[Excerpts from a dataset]
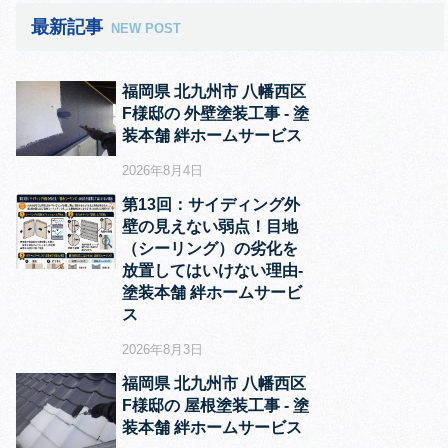
最新記事
NEW POST
福岡県 北九州市 八幡西区
F様邸の 外壁塗装工事 ‐ 塗
装本舗 絆ホームサービス
2026年8月4日
第13回：サイディング外
壁の見えない弱点！目地
（シーリング）の劣化を
放置してはいけない理由‐
塗装本舗 絆ホームサービ
ス
2026年8月3日
福岡県 北九州市 八幡西区
F様邸の 屋根塗装工事 ‐ 塗
装本舗 絆ホームサービス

- _Activity_
Once you reach the line that holds "F様邸の 外壁塗装工事 ‐ 塗", print it and every line after it through the end of the records, word for word.

- _Solution_
F様邸の 外壁塗装工事 ‐ 塗
装本舗 絆ホームサービス
2026年8月4日
第13回：サイディング外
壁の見えない弱点！目地
（シーリング）の劣化を
放置してはいけない理由‐
塗装本舗 絆ホームサービ
ス
2026年8月3日
福岡県 北九州市 八幡西区
F様邸の 屋根塗装工事 ‐ 塗
装本舗 絆ホームサービス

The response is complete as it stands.